Collected data
----
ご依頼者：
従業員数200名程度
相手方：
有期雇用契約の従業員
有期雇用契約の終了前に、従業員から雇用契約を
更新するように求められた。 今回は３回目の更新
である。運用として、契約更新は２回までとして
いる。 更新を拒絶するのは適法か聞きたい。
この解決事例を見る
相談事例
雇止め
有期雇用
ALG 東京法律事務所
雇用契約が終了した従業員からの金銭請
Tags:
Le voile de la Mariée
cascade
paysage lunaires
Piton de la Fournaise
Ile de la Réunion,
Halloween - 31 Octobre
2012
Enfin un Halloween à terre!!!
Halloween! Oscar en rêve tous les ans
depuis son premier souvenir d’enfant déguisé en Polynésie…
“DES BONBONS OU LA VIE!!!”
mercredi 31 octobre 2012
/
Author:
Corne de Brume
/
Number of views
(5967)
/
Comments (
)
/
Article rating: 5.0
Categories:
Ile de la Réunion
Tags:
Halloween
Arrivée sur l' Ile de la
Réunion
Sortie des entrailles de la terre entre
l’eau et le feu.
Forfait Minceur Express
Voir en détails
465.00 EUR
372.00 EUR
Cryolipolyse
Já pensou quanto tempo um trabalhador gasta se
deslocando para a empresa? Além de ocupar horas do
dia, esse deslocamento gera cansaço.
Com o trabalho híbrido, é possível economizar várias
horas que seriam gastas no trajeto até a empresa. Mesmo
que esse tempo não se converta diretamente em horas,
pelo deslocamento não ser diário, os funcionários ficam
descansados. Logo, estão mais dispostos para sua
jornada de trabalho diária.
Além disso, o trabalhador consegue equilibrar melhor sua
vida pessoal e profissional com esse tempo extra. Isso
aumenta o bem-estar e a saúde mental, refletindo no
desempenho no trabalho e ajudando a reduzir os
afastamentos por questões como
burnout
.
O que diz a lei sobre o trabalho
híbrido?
----
**Task goal**
Write each entry out again. Do not change a word.

**Answer to the problem**
ご依頼者：
従業員数200名程度
相手方：
有期雇用契約の従業員
有期雇用契約の終了前に、従業員から雇用契約を
更新するように求められた。 今回は３回目の更新
である。運用として、契約更新は２回までとして
いる。 更新を拒絶するのは適法か聞きたい。
この解決事例を見る
相談事例
雇止め
有期雇用
ALG 東京法律事務所
雇用契約が終了した従業員からの金銭請
Tags:
Le voile de la Mariée
cascade
paysage lunaires
Piton de la Fournaise
Ile de la Réunion,
Halloween - 31 Octobre
2012
Enfin un Halloween à terre!!!
Halloween! Oscar en rêve tous les ans
depuis son premier souvenir d’enfant déguisé en Polynésie…
“DES BONBONS OU LA VIE!!!”
mercredi 31 octobre 2012
/
Author:
Corne de Brume
/
Number of views
(5967)
/
Comments (
)
/
Article rating: 5.0
Categories:
Ile de la Réunion
Tags:
Halloween
Arrivée sur l' Ile de la
Réunion
Sortie des entrailles de la terre entre
l’eau et le feu.
Forfait Minceur Express
Voir en détails
465.00 EUR
372.00 EUR
Cryolipolyse
Já pensou quanto tempo um trabalhador gasta se
deslocando para a empresa? Além de ocupar horas do
dia, esse deslocamento gera cansaço.
Com o trabalho híbrido, é possível economizar várias
horas que seriam gastas no trajeto até a empresa. Mesmo
que esse tempo não se converta diretamente em horas,
pelo deslocamento não ser diário, os funcionários ficam
descansados. Logo, estão mais dispostos para sua
jornada de trabalho diária.
Além disso, o trabalhador consegue equilibrar melhor sua
vida pessoal e profissional com esse tempo extra. Isso
aumenta o bem-estar e a saúde mental, refletindo no
desempenho no trabalho e ajudando a reduzir os
afastamentos por questões como
burnout
.
O que diz a lei sobre o trabalho
híbrido?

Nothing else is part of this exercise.